1.の社会的合意形成とは、民主主義に基づく、自治の問題だが、日本の場合、2.に関連するが、行政発意で行ってきていても、一定程度、行政と住民との間の信頼の中で、結果としての合意が成立していたのではないだろうか。

そして、それの信頼が、これまで住民が期待していた信頼とは変わってきてるのではないだろうか。

たとえば、2014年3月25日の朝日新聞が、興味深い記事を掲載している。

2005年に、東京都が外苑の景観を守るために、高層建築、それも、2kmも距離の離れているビルの高さを低くするよう「申し入れ」事業者もそれに従っているというのだ。
しかも、条例などの根拠のないあくまで「申し入れ」だが、東京都はあえて、外苑の景観を守るために行っているわけだ。
これを新聞は、景観の保護を強化していた2016年のオリンピック招致石原都政」と現在の新国立競技場を対比させて報じている。

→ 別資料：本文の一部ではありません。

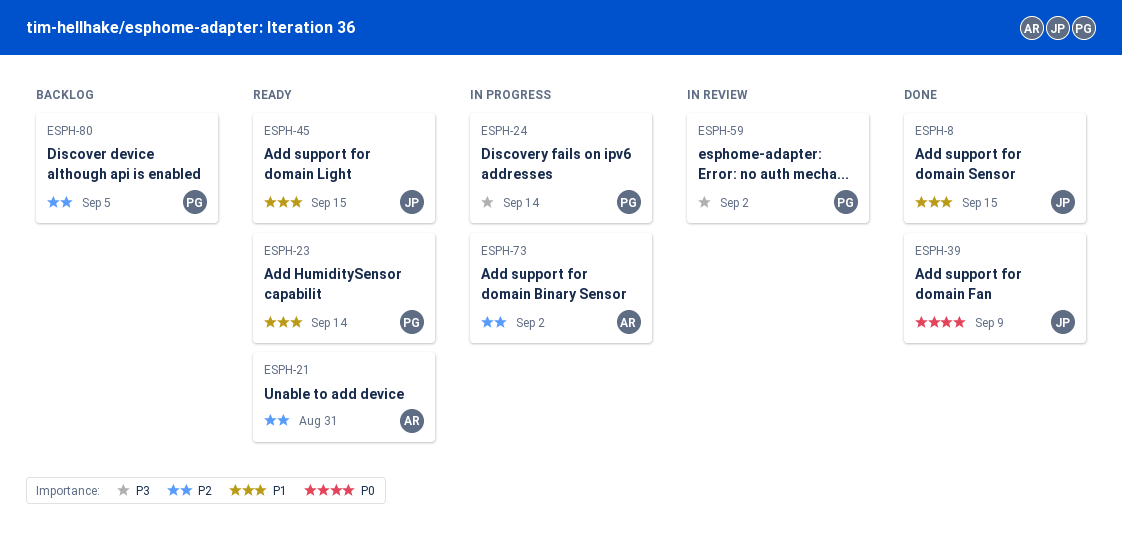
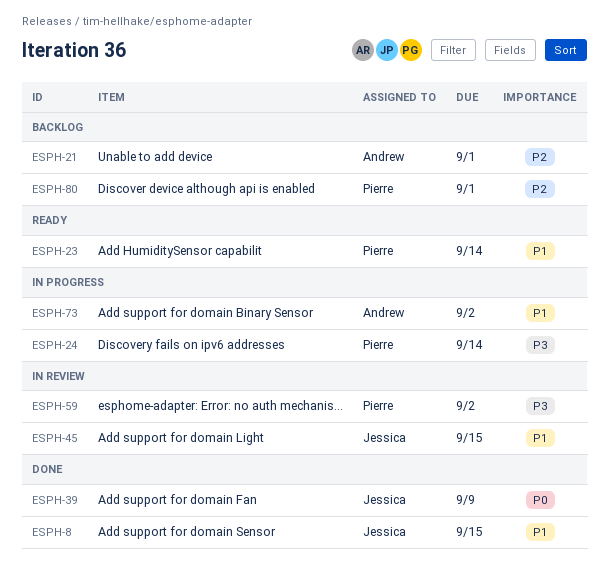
ESPH-21, status: Ready -> Backlog
ESPH-21, due: Aug 31 -> Sep 1
ESPH-45, status: Ready -> In review
ESPH-73, priority: P2 -> P1
ESPH-80, due: Sep 5 -> Sep 1

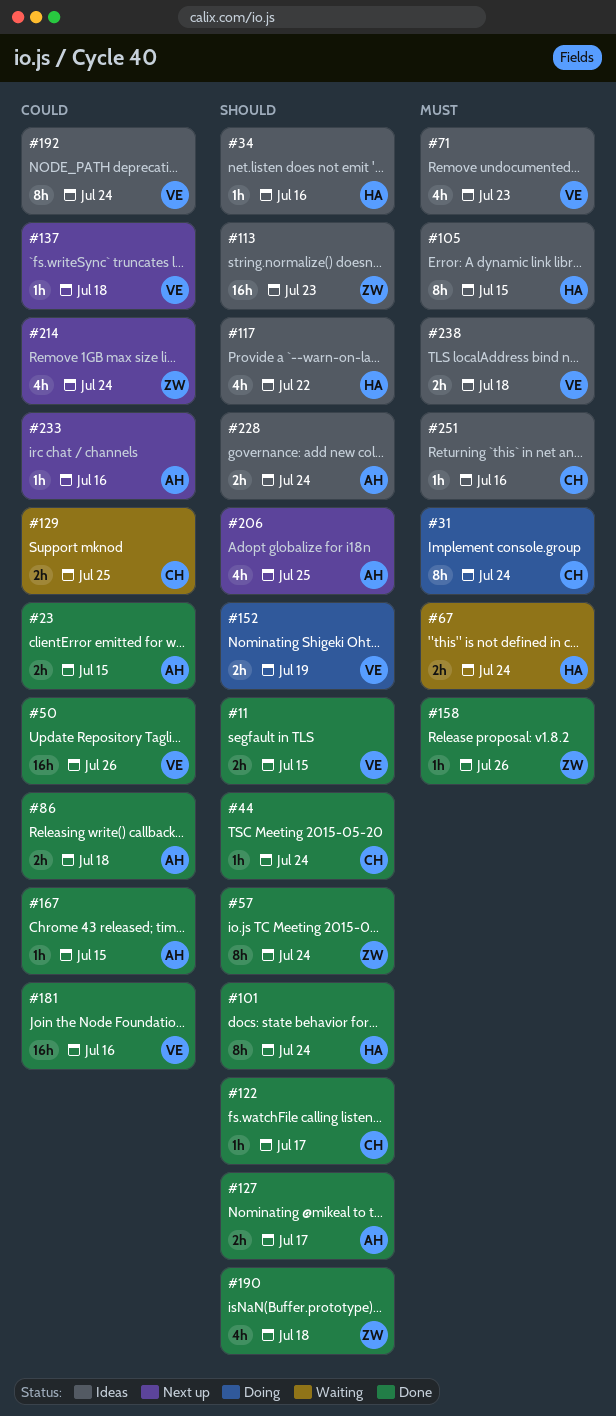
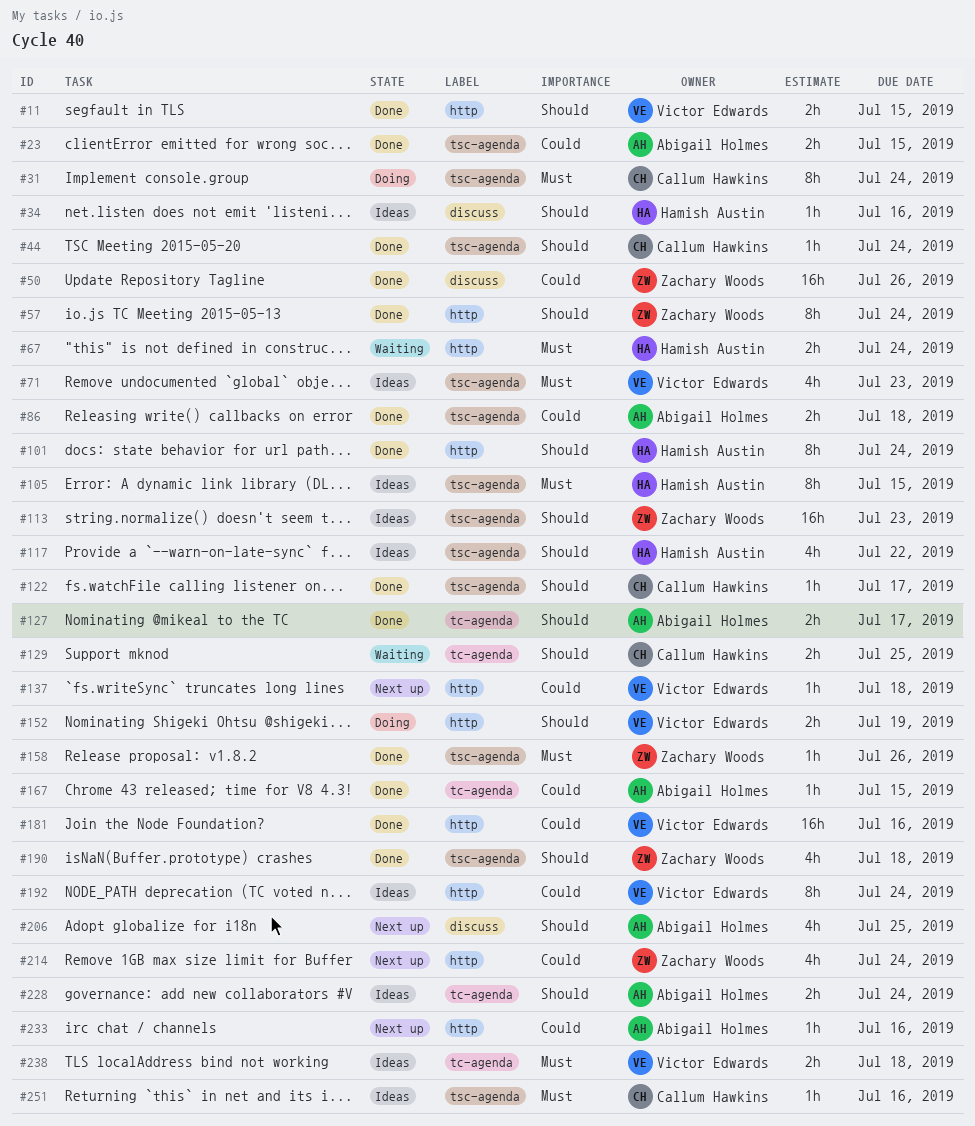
#50, owner: Victor Edwards -> Zachary Woods
#129, priority: Could -> Should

今、問題になっている新国立競技場の募集要項は、2012年7月には出来あがっているから、都知事は同じし石原慎太郎氏だが、東京都は、2005年当時と2012年では東京都の姿勢が変わっているというように見える。

現在の新国立競技場の案に疑問を持っている者から見れば、柳沢厚先生の指摘するところの、行政と都民との「信頼」が2005年当時は成立していたわけだが、いまや、「行政とは、最低限の法令を守る程度の存在」に変わってしまったということを知っておかなければならない、ということになる。

行政が、最低限の法令を守る程度の存在になっているなら、市民は、社会的合意形成に、もっとこだわっていかなければならないということだ。

民主主義の形骸化は、行政だけではなく、市民側の自治の問題でもある。

その点について、集会で、「専門家等が点検しておく必要が有った」といった発言があった。
専門家も必要だが、気づくことのできる多くの存在が必要だ。

そして、それは、都市計画に限ったことでは無い。